**Dataset entries**

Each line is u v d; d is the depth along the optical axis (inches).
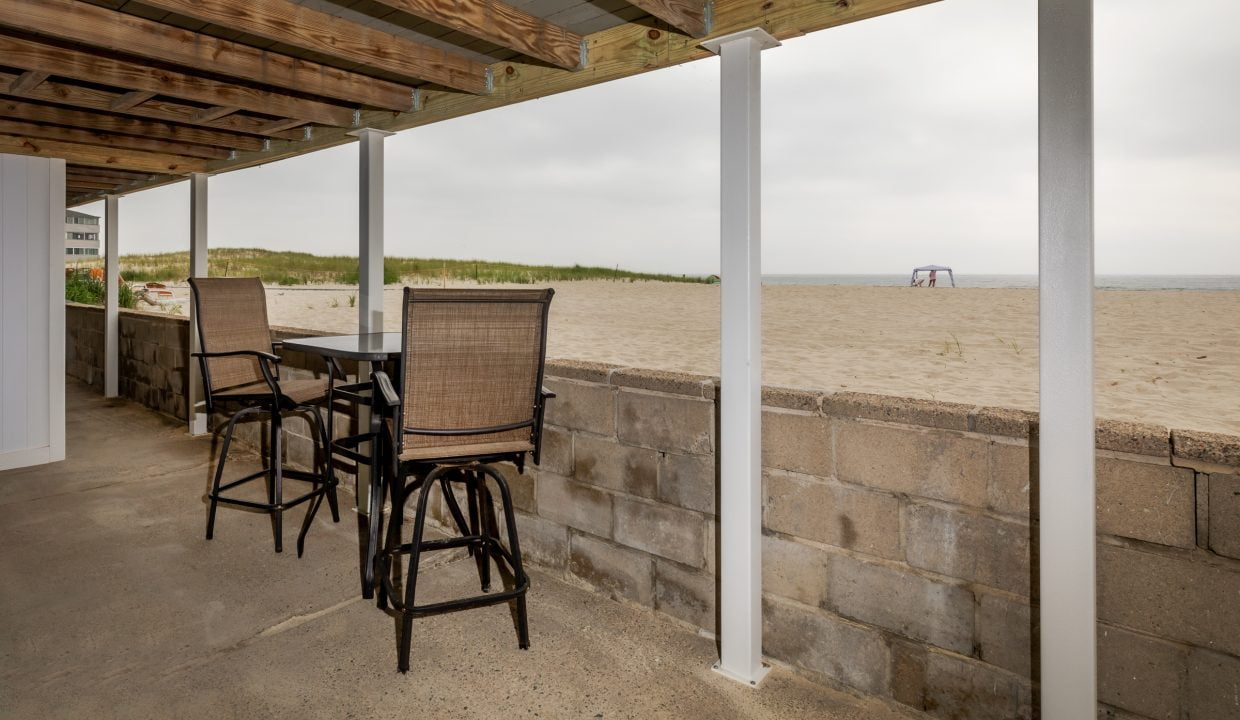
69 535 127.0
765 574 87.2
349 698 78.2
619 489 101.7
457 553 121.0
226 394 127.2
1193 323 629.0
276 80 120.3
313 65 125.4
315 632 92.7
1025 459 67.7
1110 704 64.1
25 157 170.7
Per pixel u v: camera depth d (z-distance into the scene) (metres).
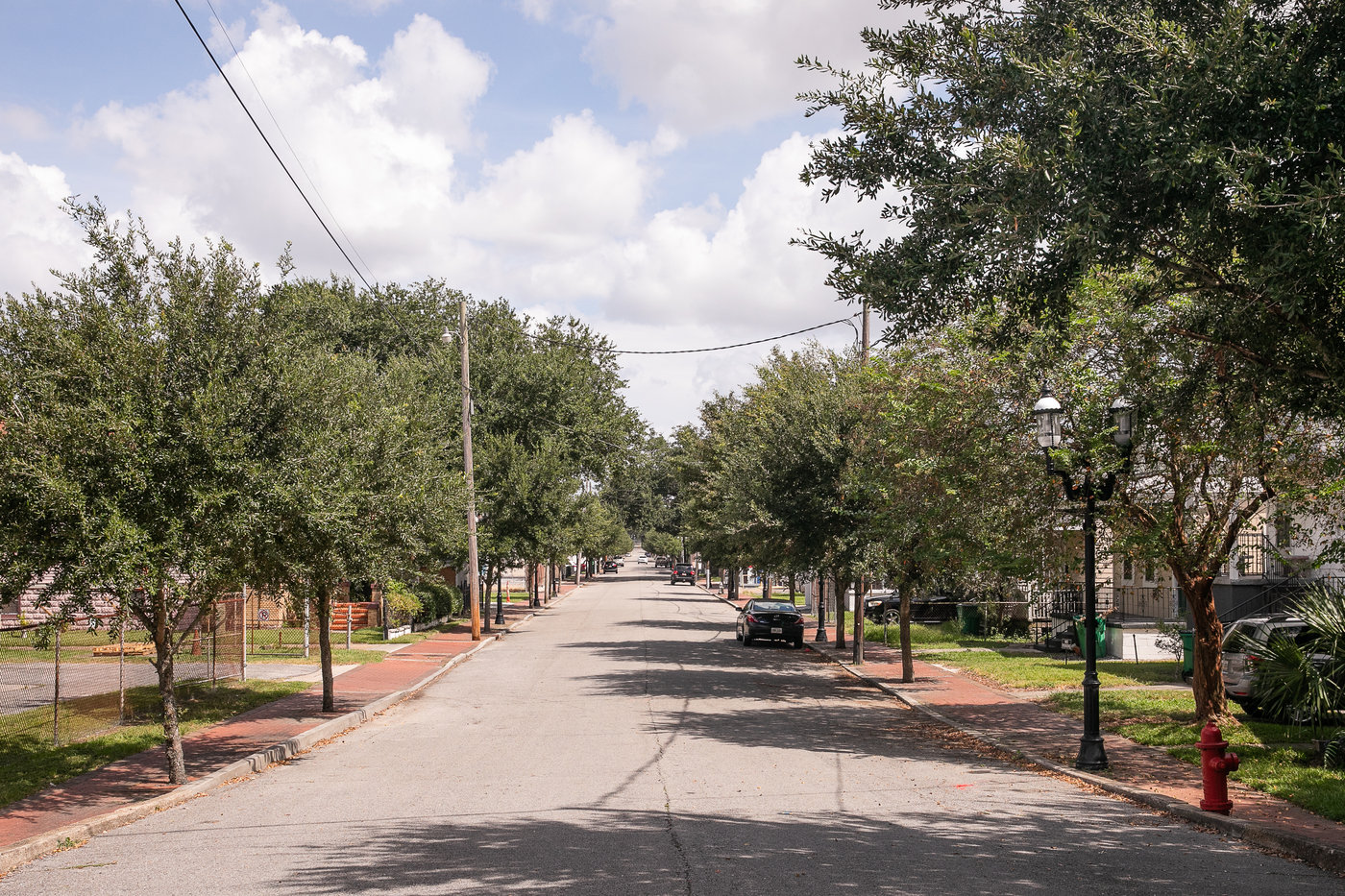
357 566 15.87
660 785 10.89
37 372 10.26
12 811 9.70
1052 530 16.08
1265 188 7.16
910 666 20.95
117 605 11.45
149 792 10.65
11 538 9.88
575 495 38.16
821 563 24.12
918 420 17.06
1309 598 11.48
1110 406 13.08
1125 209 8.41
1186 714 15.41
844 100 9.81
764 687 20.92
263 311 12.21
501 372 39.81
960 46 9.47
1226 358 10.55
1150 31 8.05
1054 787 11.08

* * *

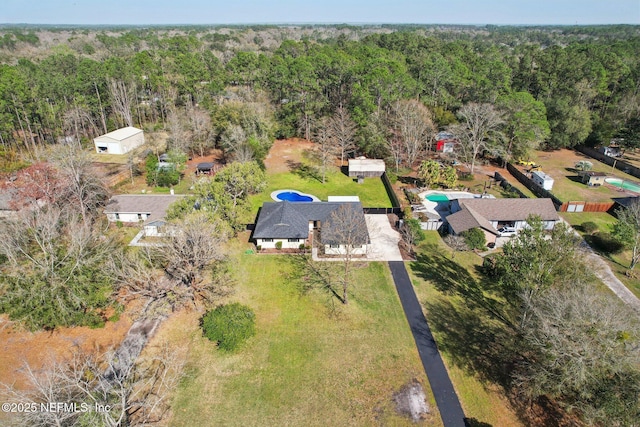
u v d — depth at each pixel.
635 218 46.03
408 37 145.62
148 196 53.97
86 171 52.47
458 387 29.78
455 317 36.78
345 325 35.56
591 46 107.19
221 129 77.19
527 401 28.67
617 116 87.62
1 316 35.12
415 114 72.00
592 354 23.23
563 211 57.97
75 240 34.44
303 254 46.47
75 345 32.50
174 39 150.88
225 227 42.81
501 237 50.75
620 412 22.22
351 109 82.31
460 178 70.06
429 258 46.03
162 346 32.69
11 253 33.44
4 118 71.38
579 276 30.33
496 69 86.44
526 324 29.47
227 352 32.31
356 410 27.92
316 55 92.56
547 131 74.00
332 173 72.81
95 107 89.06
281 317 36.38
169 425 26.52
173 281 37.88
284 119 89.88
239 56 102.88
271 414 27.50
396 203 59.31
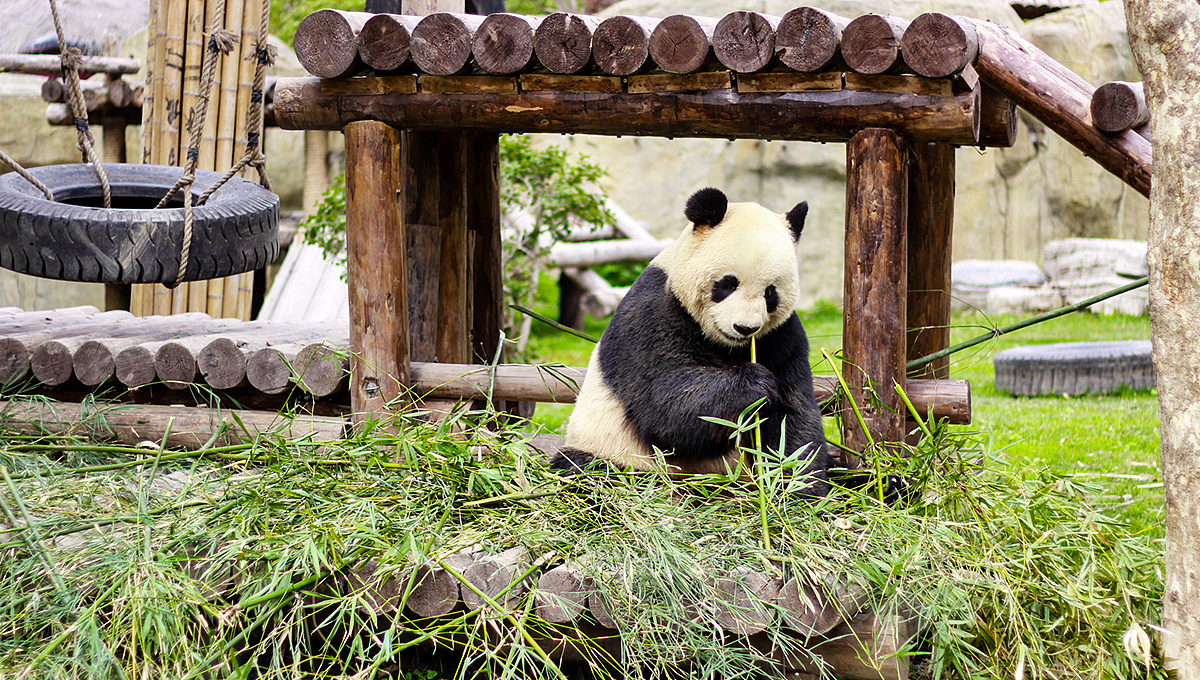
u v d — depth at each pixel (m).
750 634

--

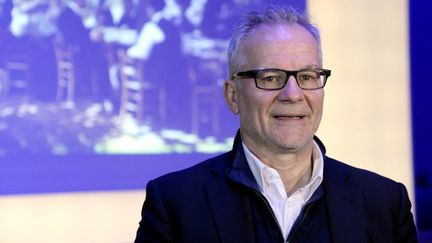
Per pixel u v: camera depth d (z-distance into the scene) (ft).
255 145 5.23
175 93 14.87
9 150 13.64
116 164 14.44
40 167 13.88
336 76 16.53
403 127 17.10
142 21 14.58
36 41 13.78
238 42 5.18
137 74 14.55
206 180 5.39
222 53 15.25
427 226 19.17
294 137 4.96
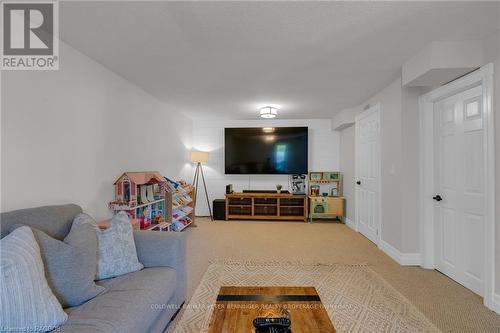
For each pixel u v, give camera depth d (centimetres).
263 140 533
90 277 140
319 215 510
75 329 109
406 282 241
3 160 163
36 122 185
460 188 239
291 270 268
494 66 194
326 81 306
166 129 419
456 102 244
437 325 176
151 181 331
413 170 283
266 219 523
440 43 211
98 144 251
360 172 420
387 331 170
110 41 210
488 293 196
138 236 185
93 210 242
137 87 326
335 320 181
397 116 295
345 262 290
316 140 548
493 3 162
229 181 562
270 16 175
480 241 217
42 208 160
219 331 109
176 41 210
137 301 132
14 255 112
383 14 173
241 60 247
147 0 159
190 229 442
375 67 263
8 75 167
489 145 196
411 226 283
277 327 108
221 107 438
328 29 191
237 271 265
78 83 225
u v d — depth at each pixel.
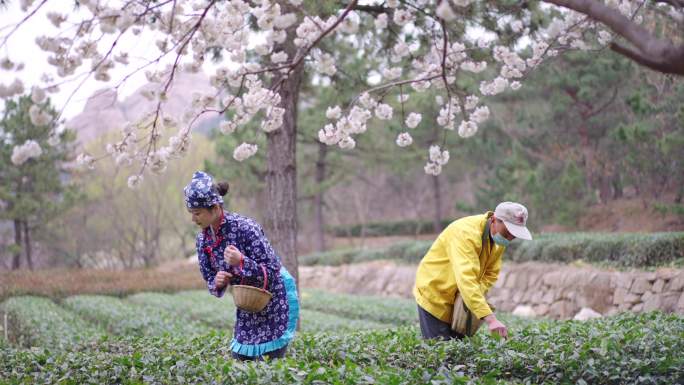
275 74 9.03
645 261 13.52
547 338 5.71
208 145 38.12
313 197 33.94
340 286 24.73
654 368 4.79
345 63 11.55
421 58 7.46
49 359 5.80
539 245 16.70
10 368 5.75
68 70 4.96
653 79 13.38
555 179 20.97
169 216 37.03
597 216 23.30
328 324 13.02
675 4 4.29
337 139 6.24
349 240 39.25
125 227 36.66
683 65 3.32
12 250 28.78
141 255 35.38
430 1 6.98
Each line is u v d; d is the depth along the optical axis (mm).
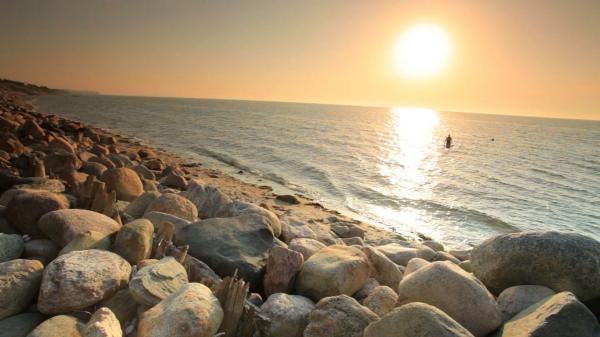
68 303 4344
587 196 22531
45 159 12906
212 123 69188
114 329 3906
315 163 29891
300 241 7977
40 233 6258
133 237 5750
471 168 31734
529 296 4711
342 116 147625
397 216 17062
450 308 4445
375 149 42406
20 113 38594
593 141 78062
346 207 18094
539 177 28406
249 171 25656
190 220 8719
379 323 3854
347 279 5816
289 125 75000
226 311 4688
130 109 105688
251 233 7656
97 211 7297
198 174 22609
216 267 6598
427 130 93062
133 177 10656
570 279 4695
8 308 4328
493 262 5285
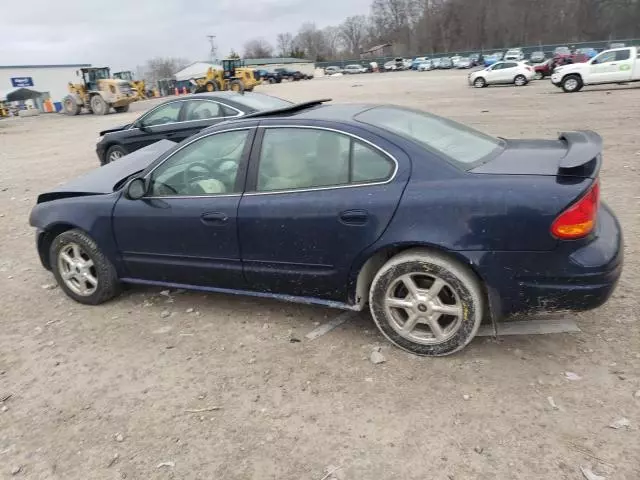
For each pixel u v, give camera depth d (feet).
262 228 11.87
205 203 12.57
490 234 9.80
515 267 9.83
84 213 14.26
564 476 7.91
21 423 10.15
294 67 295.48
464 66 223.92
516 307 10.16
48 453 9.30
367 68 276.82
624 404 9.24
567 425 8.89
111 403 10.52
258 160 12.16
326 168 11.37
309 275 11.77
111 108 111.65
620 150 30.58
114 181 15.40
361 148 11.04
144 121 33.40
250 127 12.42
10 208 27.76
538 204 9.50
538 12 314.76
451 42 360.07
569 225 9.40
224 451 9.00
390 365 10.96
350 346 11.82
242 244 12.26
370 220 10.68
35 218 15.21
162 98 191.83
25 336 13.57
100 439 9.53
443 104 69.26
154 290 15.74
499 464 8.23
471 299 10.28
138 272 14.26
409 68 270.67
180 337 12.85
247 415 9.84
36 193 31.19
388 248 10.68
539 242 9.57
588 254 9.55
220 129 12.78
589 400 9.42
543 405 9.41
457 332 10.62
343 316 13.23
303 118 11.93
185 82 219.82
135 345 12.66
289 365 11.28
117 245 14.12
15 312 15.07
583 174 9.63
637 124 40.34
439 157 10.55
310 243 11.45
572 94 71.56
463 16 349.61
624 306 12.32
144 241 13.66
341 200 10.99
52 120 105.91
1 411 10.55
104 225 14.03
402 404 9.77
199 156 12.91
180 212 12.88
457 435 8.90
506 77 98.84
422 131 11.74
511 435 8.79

**EXERCISE DETAILS**
Nothing outside the stretch above, from the line with "570 279 4695" through the line with "511 435 8.79", is set down. Transcribe that stretch exactly, ends included, but not its pictures.

**RESULT**
570 279 4695
8 308 4328
493 262 5285
For each pixel u v, give camera depth d (feet).
262 228 11.87
205 203 12.57
490 234 9.80
515 267 9.83
84 213 14.26
564 476 7.91
21 423 10.15
294 67 295.48
464 66 223.92
516 307 10.16
48 453 9.30
367 68 276.82
624 404 9.24
567 425 8.89
111 403 10.52
258 160 12.16
326 168 11.37
309 275 11.77
111 108 111.65
620 150 30.58
114 181 15.40
361 148 11.04
144 121 33.40
250 127 12.42
10 208 27.76
538 204 9.50
538 12 314.76
451 42 360.07
569 225 9.40
224 451 9.00
390 365 10.96
350 346 11.82
242 244 12.26
370 220 10.68
35 218 15.21
162 98 191.83
25 336 13.57
100 439 9.53
443 104 69.26
154 290 15.74
499 464 8.23
471 299 10.28
138 272 14.26
409 68 270.67
180 337 12.85
247 415 9.84
36 193 31.19
388 248 10.68
539 242 9.57
588 254 9.55
220 129 12.78
589 400 9.42
543 405 9.41
457 332 10.62
343 316 13.23
303 118 11.93
185 82 219.82
135 345 12.66
289 365 11.28
117 245 14.12
15 312 15.07
583 174 9.63
637 124 40.34
439 157 10.55
310 243 11.45
572 94 71.56
463 16 349.61
624 306 12.32
144 241 13.66
341 200 10.99
52 120 105.91
1 411 10.55
104 225 14.03
402 404 9.77
199 156 12.91
180 212 12.88
457 435 8.90
506 77 98.84
422 131 11.74
511 435 8.79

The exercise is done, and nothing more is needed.